Lingue Madri: i bilinguismi diversi della Sardegna e dell’Alto Adige

La legge riconosce alcune minoranze linguistiche ma non in tutte le zone una vera parificazione con l’italiano è realmente possibile

Nella Giornata internazionale della Lingua Madre, abbiamo deciso di dedicare una piccola serie ad alcune curiosità che riguardano le lingue che si parlano in Italia. Già, nel territorio del nostro Paese, non si parla solo italiano, ma anche quelli che per comodità definiamo dialetti e lingue che istintivamente non assoceremmo all’Italia. Fra queste ci sono il ladino, che no, non è il risultato di un refuso sulla parola latino, il walser, che nulla c’entra con il walzer, l’albanese e il greco. E poi ancora, fra le comunità linguistiche riconosciute dalla legge 482 del 1999, troviamo il franco provenzale, il catalano, il friulano, il sardo e il tedesco.

Proprio quest’ultimo è interessante perché rappresenta un caso di parificazione piena con l’italiano. In Alto Adige, infatti, dopo decenni di rivendicazioni si è giunti a una situazione in cui il tedesco è interscambiabile con l’italiano praticamente in tutti i settori della quotidianità. «In questa comunità il bilinguismo è formalizzato: tedesco e italiano sono sullo stesso piano anche da un punto di vista istituzionale. Altri esempi di questo assetto sono rappresentati dallo sloveno a Trieste e dal francese in Valle d’Aosta» ci spiega Fiorenzo Toso, professore ordinario di linguistica generale all’Università di Sassari e uno dei massimi esperti di minoranze linguistiche in Italia.

Anche la Valle d’Aosta sotto questo aspetto è un caso piuttosto singolare. «Qui abbiamo il francese come lingua formalmente ufficiale accanto all’italiano, ma la popolazione parla il franco provenzale (chiamato dai valdostani patois), una varietà linguistica alloglotta che non ha una tradizione scritta; infine c’è anche una manciata di comuni dove si parla il tedesco walser, varietà germanica importata in Italia nel dodicesimo secolo». Quindi nonostante il francese abbia un riconoscimento statutario, che deriva dal fatto che in quella regione è sempre stata la lingua di cultura, di fatto «il francese è parlato correntemente da poche persone».

Che nel nostro Paese sia talvolta difficile raggiungere forme di bilinguismo istituzionalizzato è ben esemplificato dalla Sardegna. «Ipotizziamo che dal giorno alla notte si decidesse di parificare il sardo all’italiano. È un’operazione legittima e auspicabile. Una difficoltà è data però dal fatto che il sardo è parlato in un territorio in cui vive un milione e mezzo di persone e dove non c’è una varietà unica standardizzata; le differenze e le suscettibilità interne sono forti: i campidanesi non amerebbero certo sentirsi imporre il logudorese e viceversa. Ci sono quindi difficoltà di natura pratica».
##############################
Esercizio assegnato: Quali lingue o varietà linguistiche associa alla Valle d'Aosta il brano sui bilinguismi in Italia? Elencale tutte.
##############################
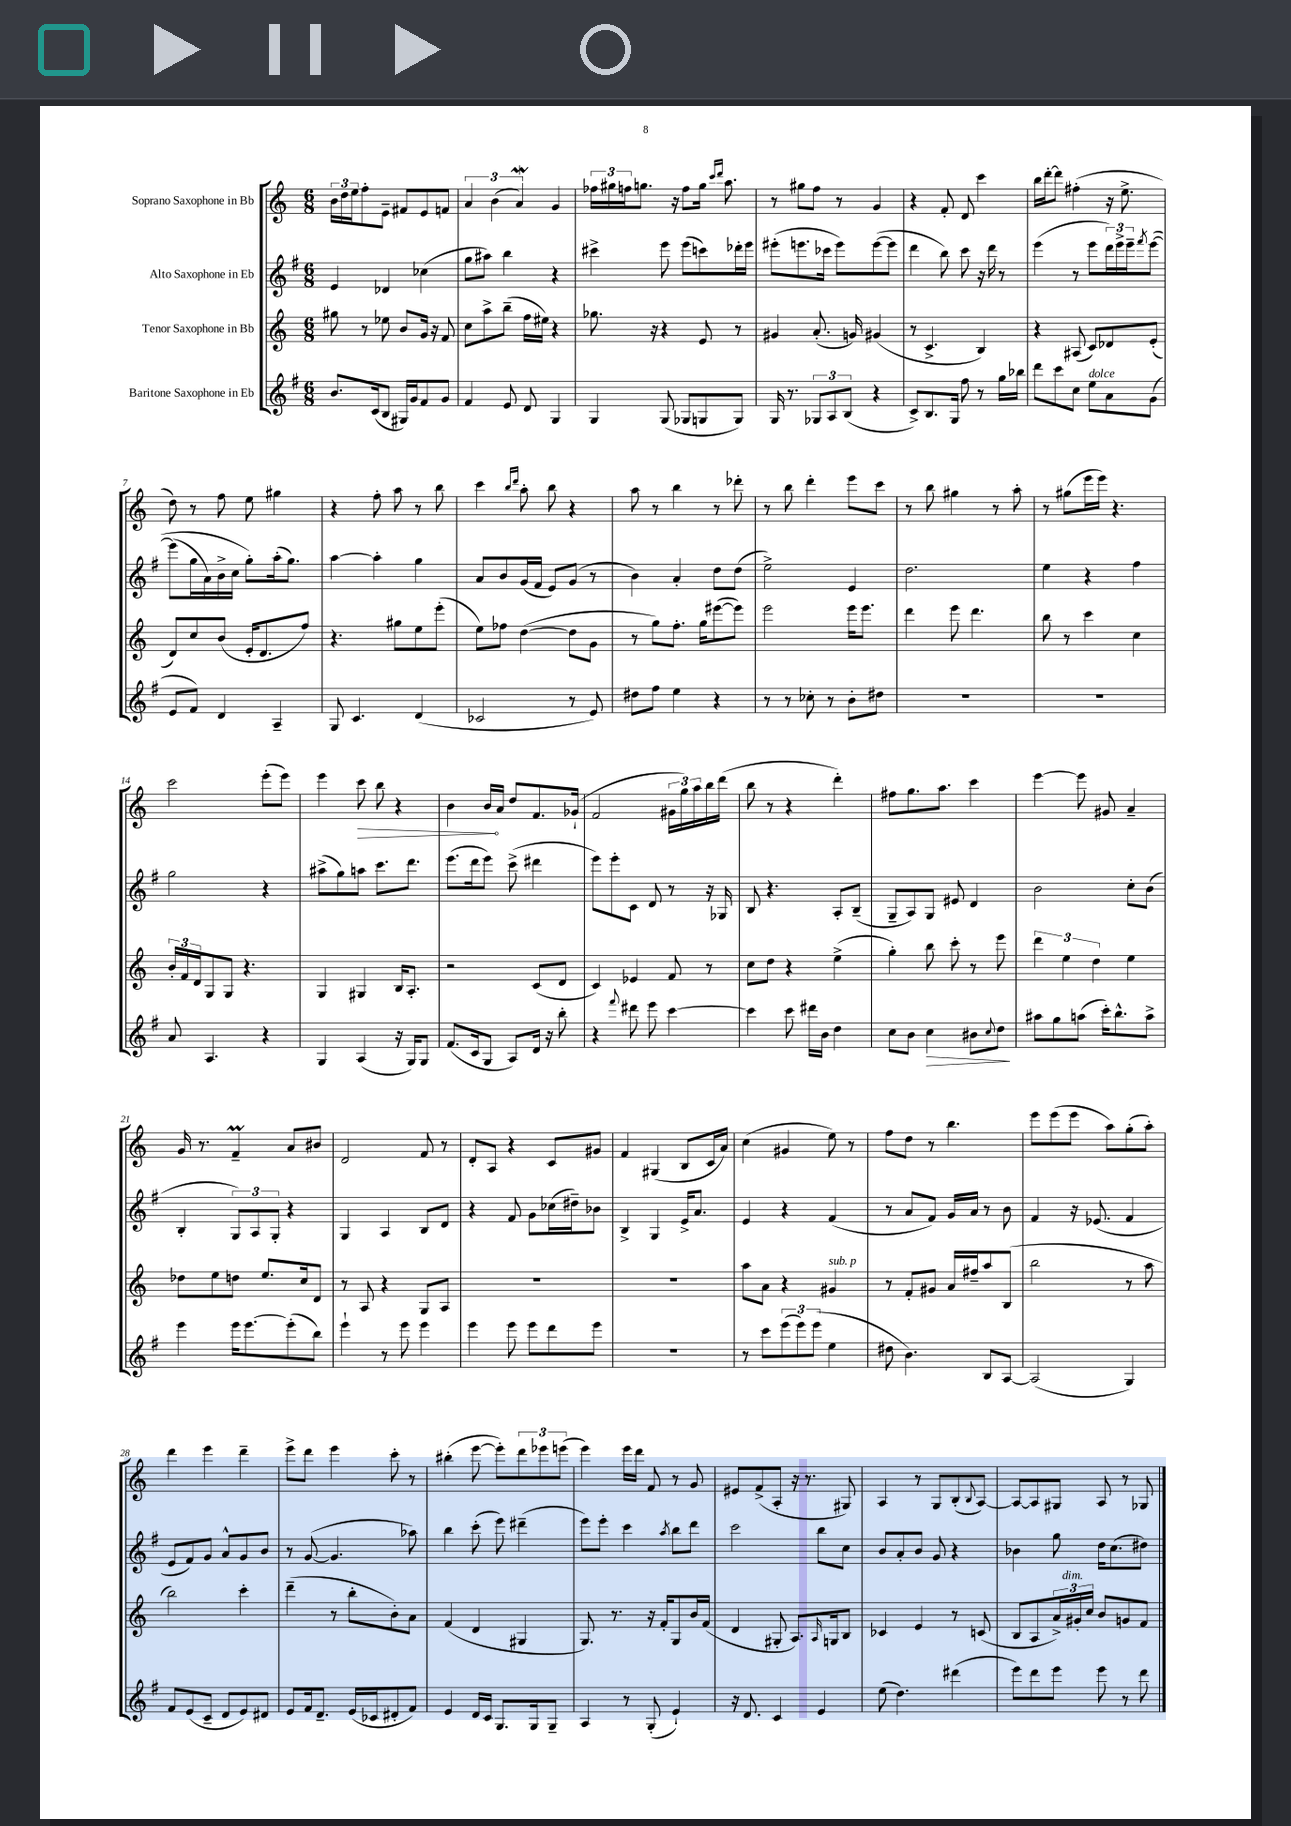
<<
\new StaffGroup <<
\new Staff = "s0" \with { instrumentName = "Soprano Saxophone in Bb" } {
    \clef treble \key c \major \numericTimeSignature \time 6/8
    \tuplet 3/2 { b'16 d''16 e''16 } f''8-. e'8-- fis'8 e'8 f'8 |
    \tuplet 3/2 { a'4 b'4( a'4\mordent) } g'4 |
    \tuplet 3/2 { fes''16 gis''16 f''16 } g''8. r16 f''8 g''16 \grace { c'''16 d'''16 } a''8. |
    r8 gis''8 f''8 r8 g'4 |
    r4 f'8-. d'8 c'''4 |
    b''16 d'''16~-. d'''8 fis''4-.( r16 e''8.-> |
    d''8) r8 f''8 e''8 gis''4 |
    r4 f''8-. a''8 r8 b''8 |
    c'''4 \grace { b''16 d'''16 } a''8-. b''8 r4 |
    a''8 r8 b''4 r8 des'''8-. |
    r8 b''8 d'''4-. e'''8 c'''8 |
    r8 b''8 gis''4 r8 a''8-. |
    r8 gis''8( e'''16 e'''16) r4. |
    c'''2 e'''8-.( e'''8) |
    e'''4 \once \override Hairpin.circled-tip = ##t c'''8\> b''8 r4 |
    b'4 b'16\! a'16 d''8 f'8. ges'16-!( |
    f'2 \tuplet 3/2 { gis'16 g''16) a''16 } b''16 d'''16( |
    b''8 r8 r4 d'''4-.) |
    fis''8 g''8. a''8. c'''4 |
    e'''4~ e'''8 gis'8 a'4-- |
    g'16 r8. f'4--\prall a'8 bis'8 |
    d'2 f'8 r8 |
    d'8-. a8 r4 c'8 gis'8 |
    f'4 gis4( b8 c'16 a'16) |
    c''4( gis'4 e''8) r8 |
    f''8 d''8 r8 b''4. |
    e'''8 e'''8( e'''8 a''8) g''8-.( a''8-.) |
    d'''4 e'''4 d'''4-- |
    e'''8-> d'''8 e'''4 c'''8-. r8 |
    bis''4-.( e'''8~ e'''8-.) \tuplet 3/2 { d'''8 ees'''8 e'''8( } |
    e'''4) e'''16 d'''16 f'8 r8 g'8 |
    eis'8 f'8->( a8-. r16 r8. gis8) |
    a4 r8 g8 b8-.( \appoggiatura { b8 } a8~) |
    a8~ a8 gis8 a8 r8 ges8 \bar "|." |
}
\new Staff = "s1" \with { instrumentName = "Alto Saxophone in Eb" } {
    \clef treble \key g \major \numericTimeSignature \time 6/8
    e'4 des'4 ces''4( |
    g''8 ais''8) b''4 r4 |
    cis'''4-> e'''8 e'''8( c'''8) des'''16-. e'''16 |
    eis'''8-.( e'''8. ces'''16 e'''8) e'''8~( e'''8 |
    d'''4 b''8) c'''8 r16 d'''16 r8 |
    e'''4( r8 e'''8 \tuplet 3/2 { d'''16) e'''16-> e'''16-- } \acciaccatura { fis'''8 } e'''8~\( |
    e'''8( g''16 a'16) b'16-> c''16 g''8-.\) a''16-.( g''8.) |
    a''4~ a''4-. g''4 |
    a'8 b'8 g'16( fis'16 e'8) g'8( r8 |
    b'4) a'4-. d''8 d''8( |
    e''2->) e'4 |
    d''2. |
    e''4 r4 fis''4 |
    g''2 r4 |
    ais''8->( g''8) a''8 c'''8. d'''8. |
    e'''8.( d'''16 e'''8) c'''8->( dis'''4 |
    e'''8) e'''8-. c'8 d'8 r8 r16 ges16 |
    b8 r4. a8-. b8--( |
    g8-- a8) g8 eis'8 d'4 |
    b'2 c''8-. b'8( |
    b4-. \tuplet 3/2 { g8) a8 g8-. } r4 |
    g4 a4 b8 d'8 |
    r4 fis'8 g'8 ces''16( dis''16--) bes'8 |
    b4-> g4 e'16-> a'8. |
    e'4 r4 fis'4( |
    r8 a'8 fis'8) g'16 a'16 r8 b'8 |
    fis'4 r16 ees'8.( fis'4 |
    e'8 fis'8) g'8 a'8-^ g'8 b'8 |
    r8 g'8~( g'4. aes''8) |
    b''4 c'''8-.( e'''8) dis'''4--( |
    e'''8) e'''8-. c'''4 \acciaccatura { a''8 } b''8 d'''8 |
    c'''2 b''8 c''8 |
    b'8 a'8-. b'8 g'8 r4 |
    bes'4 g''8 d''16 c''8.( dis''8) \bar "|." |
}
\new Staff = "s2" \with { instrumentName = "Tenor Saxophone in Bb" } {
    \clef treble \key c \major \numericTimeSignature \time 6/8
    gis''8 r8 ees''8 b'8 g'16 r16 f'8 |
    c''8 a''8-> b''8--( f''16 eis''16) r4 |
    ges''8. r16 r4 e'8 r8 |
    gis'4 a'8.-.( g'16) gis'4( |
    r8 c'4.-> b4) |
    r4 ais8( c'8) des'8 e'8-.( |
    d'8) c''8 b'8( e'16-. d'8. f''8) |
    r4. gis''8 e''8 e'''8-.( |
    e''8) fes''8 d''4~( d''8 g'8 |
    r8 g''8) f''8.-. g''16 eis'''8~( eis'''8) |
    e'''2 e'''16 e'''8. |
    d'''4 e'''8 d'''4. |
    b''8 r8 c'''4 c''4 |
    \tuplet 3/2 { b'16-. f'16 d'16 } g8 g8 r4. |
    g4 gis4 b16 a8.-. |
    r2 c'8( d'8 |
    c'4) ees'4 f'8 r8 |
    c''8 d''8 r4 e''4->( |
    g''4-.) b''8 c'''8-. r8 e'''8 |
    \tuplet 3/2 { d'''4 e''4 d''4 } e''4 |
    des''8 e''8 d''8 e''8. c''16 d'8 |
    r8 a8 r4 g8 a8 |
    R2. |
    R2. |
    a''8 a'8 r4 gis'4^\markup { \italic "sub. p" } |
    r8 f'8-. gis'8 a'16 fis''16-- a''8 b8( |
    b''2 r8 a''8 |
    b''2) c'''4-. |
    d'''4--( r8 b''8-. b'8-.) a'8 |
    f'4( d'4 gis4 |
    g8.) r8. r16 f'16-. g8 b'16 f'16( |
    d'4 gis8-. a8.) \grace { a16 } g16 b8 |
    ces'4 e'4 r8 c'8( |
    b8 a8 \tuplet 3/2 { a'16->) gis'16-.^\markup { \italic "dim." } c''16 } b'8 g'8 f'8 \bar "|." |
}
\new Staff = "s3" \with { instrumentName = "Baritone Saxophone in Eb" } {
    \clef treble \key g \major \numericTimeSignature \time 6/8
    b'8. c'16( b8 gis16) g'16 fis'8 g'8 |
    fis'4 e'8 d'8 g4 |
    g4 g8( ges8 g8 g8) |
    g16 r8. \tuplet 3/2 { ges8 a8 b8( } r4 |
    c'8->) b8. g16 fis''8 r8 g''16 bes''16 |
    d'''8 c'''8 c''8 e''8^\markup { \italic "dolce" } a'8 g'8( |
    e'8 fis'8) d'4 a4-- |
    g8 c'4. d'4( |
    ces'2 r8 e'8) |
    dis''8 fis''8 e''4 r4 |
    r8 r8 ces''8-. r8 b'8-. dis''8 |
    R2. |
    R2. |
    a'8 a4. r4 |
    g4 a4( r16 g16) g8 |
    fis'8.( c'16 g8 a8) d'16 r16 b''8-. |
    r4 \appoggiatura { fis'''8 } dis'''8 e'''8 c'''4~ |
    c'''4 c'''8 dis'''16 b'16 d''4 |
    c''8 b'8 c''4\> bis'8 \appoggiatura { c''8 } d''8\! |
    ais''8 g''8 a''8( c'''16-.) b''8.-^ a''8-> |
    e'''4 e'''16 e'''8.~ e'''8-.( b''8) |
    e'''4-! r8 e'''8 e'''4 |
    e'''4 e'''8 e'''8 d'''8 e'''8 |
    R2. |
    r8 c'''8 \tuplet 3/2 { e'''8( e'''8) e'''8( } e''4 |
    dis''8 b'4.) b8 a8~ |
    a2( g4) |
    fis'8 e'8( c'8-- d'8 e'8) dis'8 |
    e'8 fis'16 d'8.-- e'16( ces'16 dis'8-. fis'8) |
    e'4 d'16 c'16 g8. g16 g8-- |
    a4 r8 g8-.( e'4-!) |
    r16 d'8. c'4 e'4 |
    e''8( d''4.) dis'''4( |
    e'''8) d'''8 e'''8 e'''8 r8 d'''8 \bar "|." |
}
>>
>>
##############################
Soluzione esercizio:
- italiano
- francese
- franco provenzale (patois)
- tedesco walser